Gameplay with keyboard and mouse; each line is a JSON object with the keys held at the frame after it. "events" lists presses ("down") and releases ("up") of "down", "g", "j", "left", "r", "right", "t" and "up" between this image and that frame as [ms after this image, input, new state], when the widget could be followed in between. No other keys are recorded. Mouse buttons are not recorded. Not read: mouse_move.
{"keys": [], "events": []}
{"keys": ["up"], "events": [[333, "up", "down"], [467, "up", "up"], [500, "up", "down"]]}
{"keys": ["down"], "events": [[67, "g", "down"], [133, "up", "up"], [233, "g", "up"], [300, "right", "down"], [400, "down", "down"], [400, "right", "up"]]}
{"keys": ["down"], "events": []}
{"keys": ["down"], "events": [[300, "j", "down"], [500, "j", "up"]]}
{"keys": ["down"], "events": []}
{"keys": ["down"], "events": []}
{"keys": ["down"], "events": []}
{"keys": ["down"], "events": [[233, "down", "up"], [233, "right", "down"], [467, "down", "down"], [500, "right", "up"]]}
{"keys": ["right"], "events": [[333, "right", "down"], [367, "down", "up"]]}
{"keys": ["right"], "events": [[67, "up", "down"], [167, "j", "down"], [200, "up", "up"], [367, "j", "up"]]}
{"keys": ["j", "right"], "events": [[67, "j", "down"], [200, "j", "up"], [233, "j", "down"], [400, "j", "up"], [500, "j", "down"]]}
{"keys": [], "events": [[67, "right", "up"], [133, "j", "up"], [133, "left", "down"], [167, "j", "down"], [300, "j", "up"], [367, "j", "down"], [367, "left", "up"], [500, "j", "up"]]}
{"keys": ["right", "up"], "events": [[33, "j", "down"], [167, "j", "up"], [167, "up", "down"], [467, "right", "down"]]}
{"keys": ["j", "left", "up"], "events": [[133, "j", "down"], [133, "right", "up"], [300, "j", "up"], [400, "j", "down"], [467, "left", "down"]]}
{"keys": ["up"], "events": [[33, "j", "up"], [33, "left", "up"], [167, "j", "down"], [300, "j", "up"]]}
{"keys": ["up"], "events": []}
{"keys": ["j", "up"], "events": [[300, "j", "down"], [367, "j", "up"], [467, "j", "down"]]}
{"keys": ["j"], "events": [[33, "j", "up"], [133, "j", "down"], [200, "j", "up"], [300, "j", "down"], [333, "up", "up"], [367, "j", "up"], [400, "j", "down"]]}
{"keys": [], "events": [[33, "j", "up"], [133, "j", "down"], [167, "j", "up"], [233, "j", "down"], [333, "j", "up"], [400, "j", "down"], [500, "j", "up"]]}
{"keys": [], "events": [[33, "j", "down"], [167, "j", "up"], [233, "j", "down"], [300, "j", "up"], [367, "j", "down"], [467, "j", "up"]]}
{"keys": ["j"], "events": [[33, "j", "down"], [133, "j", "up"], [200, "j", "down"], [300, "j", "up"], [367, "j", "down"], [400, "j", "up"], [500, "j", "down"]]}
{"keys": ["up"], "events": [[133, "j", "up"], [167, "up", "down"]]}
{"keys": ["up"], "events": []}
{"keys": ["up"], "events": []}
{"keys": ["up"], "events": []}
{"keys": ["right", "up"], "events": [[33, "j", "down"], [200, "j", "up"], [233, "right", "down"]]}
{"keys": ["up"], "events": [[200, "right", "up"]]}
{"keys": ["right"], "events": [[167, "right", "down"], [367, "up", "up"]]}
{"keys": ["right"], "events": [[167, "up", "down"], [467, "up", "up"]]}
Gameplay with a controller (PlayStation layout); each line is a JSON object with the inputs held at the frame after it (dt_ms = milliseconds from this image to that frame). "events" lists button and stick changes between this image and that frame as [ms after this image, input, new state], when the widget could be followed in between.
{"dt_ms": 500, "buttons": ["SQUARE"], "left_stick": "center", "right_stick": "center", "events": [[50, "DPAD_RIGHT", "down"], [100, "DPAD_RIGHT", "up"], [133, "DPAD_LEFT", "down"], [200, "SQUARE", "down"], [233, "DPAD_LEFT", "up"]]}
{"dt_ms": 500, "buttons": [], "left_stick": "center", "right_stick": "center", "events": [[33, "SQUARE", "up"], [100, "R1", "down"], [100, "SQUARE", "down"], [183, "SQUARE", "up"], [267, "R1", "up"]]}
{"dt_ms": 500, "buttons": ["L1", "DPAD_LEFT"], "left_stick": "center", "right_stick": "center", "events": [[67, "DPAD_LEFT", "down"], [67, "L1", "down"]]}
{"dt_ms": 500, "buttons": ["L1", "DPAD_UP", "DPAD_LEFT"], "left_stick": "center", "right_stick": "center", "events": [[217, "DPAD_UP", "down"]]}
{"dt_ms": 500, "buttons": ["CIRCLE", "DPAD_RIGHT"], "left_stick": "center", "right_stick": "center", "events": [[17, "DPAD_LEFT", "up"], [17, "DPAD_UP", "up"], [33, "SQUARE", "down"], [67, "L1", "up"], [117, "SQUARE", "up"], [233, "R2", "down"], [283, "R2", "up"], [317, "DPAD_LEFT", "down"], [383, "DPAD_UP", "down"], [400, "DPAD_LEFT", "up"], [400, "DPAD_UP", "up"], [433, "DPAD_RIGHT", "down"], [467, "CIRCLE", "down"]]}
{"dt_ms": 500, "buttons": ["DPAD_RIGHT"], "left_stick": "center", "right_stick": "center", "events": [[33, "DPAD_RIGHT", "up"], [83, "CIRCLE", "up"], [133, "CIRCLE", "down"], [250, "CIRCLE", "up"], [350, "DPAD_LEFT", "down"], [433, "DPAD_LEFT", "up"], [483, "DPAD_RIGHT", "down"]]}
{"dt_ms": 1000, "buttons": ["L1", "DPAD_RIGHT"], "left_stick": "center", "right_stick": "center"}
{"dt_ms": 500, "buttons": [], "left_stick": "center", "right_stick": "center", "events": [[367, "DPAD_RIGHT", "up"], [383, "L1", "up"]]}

■ **Task brief**
Retrieve each line of the data in which the word "image" can be found.

■ **The answer**
Gameplay with keyboard and mouse; each line is a JSON object with the keys held at the frame after it. "events" lists presses ("down") and releases ("up") of "down", "g", "j", "left", "r", "right", "t" and "up" between this image and that frame as [ms after this image, input, new state], when the widget could be followed in between. No other keys are recorded. Mouse buttons are not recorded. Not read: mouse_move.
Gameplay with a controller (PlayStation layout); each line is a JSON object with the inputs held at the frame after it (dt_ms = milliseconds from this image to that frame). "events" lists button and stick changes between this image and that frame as [ms after this image, input, new state], when the widget could be followed in between.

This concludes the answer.